- **Work order**: Would you transcribe the records below from the line with "### Just enter" to the line with "<h1>Cyflex</h1>", ends included, exactly and with nothing more, leaving the pictures out?

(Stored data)
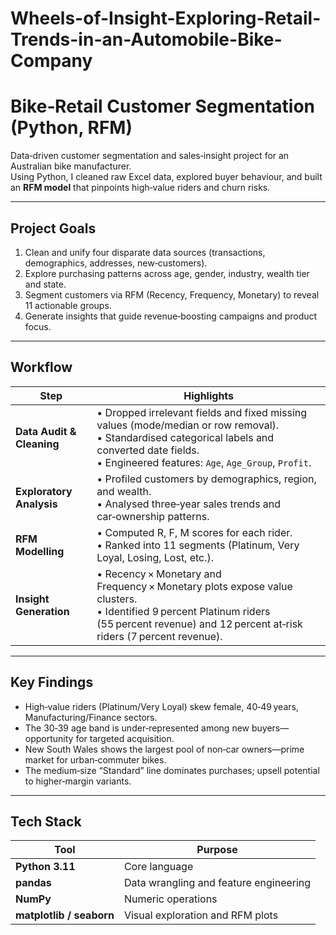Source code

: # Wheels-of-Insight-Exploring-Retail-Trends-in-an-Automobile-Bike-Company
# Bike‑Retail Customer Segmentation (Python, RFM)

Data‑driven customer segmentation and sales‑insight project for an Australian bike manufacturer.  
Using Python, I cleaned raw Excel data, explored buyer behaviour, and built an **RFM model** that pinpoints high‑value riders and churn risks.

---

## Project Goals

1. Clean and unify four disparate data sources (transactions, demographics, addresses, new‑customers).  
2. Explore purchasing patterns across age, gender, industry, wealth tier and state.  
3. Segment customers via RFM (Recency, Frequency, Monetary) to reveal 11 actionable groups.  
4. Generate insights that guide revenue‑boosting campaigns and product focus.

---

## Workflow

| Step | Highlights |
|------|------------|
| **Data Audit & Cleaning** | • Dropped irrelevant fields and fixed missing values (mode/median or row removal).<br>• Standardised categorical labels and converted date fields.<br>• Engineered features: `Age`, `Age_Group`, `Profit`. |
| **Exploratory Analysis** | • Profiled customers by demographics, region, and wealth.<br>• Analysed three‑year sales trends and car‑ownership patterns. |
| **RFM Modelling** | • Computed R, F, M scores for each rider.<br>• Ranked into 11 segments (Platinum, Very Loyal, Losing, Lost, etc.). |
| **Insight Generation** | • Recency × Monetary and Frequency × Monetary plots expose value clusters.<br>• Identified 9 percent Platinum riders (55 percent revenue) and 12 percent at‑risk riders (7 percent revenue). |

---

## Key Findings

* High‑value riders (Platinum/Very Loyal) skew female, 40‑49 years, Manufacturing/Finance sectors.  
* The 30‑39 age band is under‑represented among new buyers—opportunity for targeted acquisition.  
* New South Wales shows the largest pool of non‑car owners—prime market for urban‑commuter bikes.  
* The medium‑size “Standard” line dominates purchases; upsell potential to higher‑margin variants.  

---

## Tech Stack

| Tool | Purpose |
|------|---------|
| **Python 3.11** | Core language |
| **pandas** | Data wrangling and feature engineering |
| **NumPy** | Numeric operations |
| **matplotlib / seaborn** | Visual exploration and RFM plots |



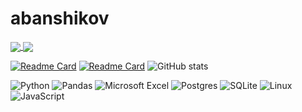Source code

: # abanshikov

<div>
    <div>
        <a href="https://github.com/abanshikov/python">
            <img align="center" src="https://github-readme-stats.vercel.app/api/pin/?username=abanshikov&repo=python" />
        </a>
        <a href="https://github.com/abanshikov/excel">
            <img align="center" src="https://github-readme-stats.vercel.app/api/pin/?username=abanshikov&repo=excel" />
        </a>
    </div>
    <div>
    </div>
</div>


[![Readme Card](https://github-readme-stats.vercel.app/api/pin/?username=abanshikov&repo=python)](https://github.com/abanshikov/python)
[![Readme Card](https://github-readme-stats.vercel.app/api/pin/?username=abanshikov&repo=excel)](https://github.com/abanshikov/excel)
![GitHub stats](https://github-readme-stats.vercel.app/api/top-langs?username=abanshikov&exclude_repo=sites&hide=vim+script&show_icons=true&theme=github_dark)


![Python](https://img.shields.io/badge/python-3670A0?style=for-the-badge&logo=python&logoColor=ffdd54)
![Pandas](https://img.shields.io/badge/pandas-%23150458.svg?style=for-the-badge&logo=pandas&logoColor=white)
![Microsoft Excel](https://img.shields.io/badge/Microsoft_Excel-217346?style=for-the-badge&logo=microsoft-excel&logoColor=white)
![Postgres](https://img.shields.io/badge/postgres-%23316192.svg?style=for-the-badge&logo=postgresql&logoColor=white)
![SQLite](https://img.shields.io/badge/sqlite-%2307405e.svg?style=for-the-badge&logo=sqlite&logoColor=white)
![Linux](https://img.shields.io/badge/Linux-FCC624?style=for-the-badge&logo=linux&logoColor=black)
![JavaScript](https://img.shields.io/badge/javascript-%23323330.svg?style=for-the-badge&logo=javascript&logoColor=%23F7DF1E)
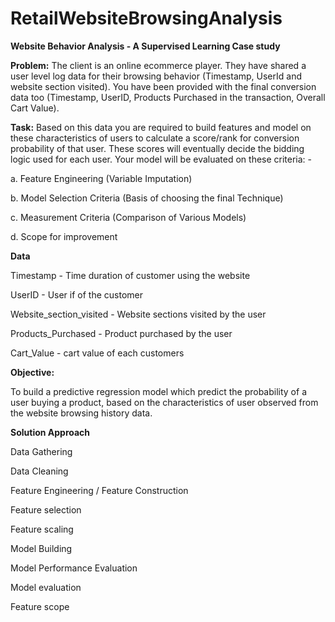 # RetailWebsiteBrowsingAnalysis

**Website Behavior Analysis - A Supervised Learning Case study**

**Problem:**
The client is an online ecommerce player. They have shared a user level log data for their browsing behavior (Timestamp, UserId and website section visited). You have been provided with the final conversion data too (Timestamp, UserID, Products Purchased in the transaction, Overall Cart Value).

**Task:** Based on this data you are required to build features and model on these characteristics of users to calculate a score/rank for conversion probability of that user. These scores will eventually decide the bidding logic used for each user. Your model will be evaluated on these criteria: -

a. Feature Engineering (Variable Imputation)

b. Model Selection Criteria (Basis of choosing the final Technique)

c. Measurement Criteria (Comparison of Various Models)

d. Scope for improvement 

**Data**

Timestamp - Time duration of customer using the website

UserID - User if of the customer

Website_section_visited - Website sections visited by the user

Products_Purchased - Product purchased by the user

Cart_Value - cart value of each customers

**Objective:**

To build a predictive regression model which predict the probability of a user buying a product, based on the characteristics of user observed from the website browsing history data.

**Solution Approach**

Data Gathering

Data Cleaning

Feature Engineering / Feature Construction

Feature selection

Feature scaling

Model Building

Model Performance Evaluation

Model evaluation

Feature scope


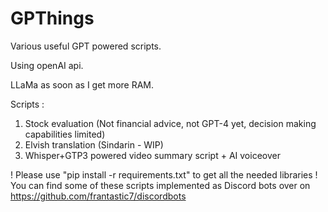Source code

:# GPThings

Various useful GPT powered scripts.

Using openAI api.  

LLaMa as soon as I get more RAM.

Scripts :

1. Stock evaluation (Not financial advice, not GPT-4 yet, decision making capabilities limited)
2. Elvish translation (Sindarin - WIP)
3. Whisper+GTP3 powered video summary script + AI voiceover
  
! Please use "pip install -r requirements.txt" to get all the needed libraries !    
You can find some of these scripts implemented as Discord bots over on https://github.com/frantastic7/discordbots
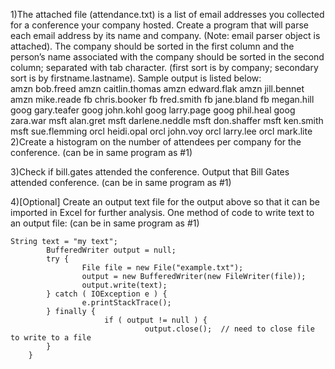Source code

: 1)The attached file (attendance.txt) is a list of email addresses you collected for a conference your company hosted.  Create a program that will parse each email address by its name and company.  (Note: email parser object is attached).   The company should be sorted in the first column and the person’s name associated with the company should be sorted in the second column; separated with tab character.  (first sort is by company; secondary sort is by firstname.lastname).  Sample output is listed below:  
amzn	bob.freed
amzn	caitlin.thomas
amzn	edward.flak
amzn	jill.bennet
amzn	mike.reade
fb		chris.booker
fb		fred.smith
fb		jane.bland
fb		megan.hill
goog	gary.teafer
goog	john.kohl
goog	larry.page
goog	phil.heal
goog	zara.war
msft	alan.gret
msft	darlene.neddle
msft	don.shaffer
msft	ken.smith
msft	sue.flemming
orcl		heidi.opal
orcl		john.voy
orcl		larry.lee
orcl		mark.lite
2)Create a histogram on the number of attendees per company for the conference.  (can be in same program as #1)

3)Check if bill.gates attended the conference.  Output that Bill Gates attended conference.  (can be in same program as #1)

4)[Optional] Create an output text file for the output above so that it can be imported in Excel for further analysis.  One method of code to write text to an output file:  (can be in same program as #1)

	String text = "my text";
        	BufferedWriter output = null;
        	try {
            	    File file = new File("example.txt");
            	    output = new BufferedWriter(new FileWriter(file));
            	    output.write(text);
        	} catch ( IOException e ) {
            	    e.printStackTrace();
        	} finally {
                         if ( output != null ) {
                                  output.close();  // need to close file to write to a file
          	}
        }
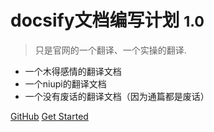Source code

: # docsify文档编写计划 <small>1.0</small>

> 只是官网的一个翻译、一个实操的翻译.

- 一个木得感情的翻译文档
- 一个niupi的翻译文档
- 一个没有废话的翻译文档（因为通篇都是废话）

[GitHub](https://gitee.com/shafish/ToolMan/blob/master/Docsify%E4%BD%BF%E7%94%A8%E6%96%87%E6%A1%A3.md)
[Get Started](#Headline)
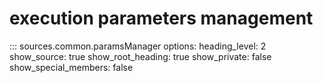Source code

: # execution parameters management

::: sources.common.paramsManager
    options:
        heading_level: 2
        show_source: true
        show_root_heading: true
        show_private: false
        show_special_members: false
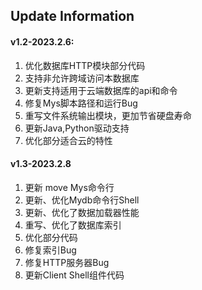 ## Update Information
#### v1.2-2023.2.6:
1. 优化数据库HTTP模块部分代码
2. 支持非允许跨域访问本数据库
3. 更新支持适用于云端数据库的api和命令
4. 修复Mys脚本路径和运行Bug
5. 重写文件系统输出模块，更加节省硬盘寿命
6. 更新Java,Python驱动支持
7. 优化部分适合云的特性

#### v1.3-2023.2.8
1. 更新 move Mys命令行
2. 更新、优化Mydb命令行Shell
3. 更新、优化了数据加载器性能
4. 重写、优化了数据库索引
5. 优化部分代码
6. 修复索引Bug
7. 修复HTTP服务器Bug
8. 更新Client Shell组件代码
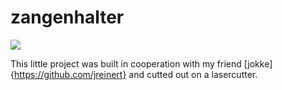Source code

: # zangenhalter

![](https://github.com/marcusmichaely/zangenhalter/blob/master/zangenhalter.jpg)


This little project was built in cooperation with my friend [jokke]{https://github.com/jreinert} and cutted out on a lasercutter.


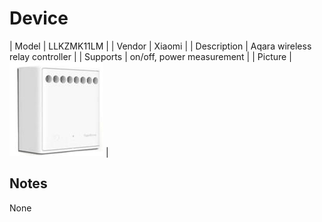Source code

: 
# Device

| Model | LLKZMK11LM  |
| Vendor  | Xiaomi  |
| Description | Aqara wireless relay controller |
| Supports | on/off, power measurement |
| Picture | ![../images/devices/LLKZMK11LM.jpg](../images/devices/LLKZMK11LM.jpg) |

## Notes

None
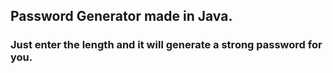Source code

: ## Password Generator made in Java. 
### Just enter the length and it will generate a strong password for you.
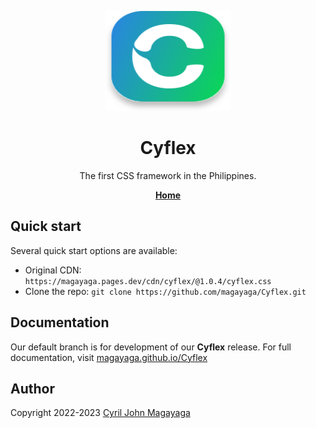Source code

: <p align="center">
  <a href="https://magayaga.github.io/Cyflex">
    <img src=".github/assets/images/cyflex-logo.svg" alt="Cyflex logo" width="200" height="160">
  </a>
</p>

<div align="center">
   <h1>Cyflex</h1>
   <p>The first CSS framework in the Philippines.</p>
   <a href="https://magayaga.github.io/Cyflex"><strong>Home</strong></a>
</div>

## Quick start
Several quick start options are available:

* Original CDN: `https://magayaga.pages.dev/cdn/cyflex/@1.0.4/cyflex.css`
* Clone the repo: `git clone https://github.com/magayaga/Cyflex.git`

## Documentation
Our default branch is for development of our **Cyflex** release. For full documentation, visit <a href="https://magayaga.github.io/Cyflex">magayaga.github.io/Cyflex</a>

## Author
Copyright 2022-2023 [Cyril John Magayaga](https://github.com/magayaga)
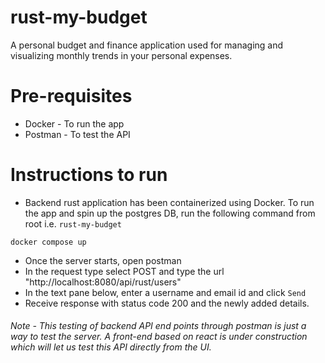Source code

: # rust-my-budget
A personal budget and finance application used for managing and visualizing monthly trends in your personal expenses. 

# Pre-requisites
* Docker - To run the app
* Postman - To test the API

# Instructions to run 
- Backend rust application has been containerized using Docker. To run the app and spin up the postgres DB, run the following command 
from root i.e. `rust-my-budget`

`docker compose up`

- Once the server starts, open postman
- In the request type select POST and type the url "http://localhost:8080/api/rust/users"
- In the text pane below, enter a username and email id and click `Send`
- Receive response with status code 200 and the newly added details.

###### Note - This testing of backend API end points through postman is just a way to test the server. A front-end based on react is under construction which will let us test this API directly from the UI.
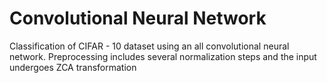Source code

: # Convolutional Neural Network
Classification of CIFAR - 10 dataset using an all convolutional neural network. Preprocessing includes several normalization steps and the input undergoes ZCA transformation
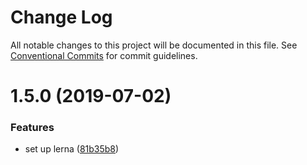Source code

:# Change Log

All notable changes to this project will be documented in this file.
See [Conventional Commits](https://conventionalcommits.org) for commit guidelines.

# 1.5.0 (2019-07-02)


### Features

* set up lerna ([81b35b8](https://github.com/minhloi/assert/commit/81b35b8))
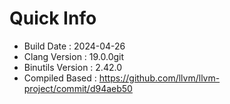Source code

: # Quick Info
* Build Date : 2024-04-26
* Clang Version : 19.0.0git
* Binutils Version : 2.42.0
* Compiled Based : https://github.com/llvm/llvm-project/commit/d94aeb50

- **Solution for this exercise**:
### Just enter the length and it will generate a strong password for you.
Source code

: <p align="center">
  <a href="https://magayaga.github.io/Cyflex">
    <img src=".github/assets/images/cyflex-logo.svg" alt="Cyflex logo" width="200" height="160">
  </a>
</p>

<div align="center">
   <h1>Cyflex</h1>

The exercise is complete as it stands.